Sampling means: the policy gives each action a probability, then the agent rolls a die to pick one. High-probability actions come up often — but the policy can still try unusual moves, which is how it discovers good ones.

REINFORCE, in code

for each rollout:
  collect (s, a, r) trace
  R ← total discounted reward
  for each (s, a) in trace:
    θ ← θ + α · ∇log π(a|s) · R

Symbol gloss

π (pi) — the policy: a function from state to a distribution over actions. θ (theta) — the parameters of the policy (here: a number per (state, action)). α (alpha) — learning rate. γ (gamma) — discount: how much future rewards matter (1 = patient; 0 = greedy now). R — total reward the rollout earned. ∇ log π(a|s) — the direction in parameter space that increases the action's probability.

High variance

REINFORCE is correct but noisy — single rollouts swing wildly.

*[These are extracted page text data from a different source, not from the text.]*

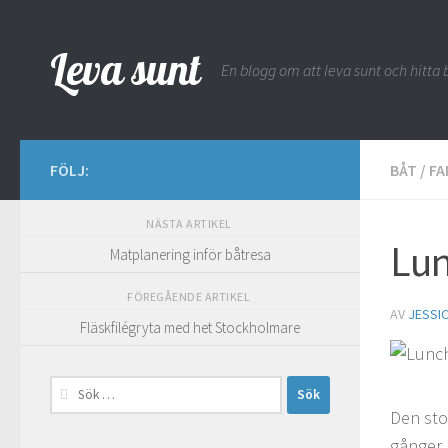
Hoppa till innehåll
Leva sunt
En blogg om att leva sunt och hitta b
FÖLJ:
BÅT
/
FA
NÄSTA ARTIKEL
Lun
Matplanering inför båtresa
FÖREGÅENDE ARTIKEL
AV
JESSI
Fläskfilégryta med het Stockholmare
Sök
efter:
Den sto
gånger l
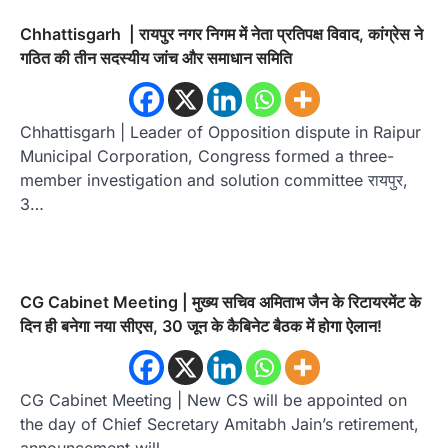
Chhattisgarh | रायपुर नगर निगम में नेता प्रतिपक्ष विवाद, कांग्रेस ने
गठित की तीन सदस्यीय जांच और समाधान समिति
Chhattisgarh | Leader of Opposition dispute in Raipur
Municipal Corporation, Congress formed a three-
member investigation and solution committee रायपुर,
3…
CG Cabinet Meeting | मुख्य सचिव अमिताभ जैन के रिटायरमेंट के
दिन ही बनेगा नया सीएस, 30 जून के कैबिनेट बैठक में होगा ऐलान!
CG Cabinet Meeting | New CS will be appointed on
the day of Chief Secretary Amitabh Jain’s retirement,
announcement will…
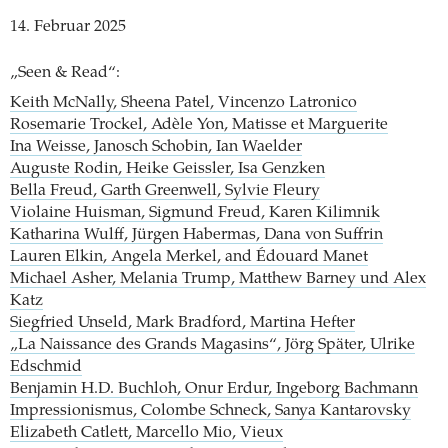
14. Februar 2025
„Seen & Read“:
Keith McNally, Sheena Patel, Vincenzo Latronico
Rosemarie Trockel, Adèle Yon, Matisse et Marguerite
Ina Weisse, Janosch Schobin, Ian Waelder
Auguste Rodin, Heike Geissler, Isa Genzken
Bella Freud, Garth Greenwell, Sylvie Fleury
Violaine Huisman, Sigmund Freud, Karen Kilimnik
Katharina Wulff, Jürgen Habermas, Dana von Suffrin
Lauren Elkin, Angela Merkel, and Édouard Manet
Michael Asher, Melania Trump, Matthew Barney und Alex
Katz
Siegfried Unseld, Mark Bradford, Martina Hefter
„La Naissance des Grands Magasins“, Jörg Später, Ulrike
Edschmid
Benjamin H.D. Buchloh, Onur Erdur, Ingeborg Bachmann
Impressionismus, Colombe Schneck, Sanya Kantarovsky
Elizabeth Catlett, Marcello Mio, Vieux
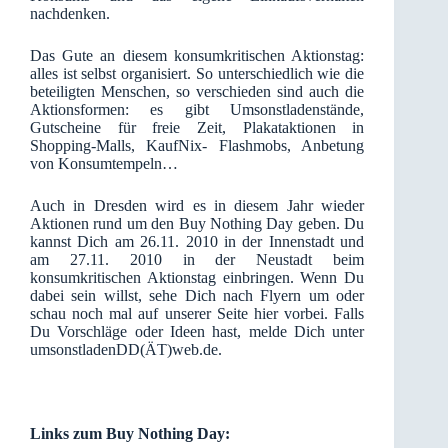
nachdenken.
Das Gute an diesem konsumkritischen Aktionstag:
alles ist selbst organisiert. So unterschiedlich wie die
beteiligten Menschen, so verschieden sind auch die
Aktionsformen: es gibt Umsonstladenstände,
Gutscheine für freie Zeit, Plakataktionen in
Shopping-Malls, KaufNix- Flashmobs, Anbetung
von Konsumtempeln…
Auch in Dresden wird es in diesem Jahr wieder
Aktionen rund um den Buy Nothing Day geben. Du
kannst Dich am 26.11. 2010 in der Innenstadt und
am 27.11. 2010 in der Neustadt beim
konsumkritischen Aktionstag einbringen. Wenn Du
dabei sein willst, sehe Dich nach Flyern um oder
schau noch mal auf unserer Seite hier vorbei. Falls
Du Vorschläge oder Ideen hast, melde Dich unter
umsonstladenDD(ÄT)web.de.
Links zum Buy Nothing Day:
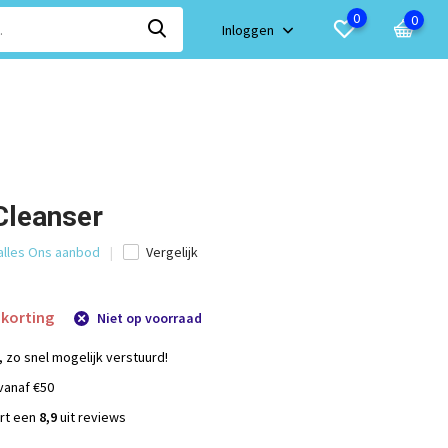
0
0
Inloggen
Cleanser
 alles Ons aanbod
Vergelijk
korting
Niet op voorraad
, zo snel mogelijk verstuurd!
vanaf €50
ort een
8,9
uit reviews
s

Baselines subtract an average reward to lower the noise (R − b instead of R). Actor-critic learns a value function as the baseline. PPO adds a clipped surrogate to prevent overshoot.

In RLHF

PPO is the algorithm fine-tuning every chat-aligned LLM. The policy is the language model; "actions" are tokens; the "reward" is a human-preference model's score.

Where you've seen this04 examples

RLHF for LLMs

ChatGPT, Claude, and Gemini all use PPO (a policy-gradient variant) in their alignment pipelines. The LM is the policy; preferences from human raters define the reward. The same equation as on this page, just at billions of parameters.

Robot locomotion

Boston Dynamics-style locomotion controllers, Atlas's parkour, Cassie's running — all policy-gradient policies trained in simulation, deployed on hardware. Continuous action spaces (joint torques) are policy-gradient territory.

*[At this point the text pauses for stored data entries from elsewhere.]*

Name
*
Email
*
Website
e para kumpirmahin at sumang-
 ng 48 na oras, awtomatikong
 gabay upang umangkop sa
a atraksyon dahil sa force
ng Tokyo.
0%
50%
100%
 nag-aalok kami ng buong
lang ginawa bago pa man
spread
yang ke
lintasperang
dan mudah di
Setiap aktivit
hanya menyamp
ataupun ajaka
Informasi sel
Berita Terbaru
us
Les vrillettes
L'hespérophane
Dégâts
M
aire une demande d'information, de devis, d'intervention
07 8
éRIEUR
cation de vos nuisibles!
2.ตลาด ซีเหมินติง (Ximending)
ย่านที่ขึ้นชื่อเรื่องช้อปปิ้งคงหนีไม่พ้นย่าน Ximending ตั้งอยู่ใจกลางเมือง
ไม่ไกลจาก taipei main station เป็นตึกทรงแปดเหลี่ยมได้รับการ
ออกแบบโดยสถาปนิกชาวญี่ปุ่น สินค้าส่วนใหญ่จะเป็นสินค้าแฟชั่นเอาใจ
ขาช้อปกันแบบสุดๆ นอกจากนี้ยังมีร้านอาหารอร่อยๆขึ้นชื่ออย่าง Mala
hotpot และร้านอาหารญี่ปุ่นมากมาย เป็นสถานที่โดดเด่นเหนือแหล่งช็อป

AlphaGo, AlphaStar, AlphaFold-RL

DeepMind's flagship RL systems all use policy-gradient methods (often combined with value learning). AlphaStar beat top StarCraft II players in 2019; the policy was a deep network trained with a policy-gradient objective.

Trading and portfolio optimization

Quantitative funds use policy gradients to learn position-sizing rules from market data. The action space is continuous (how much of each asset to hold); the reward is risk-adjusted return.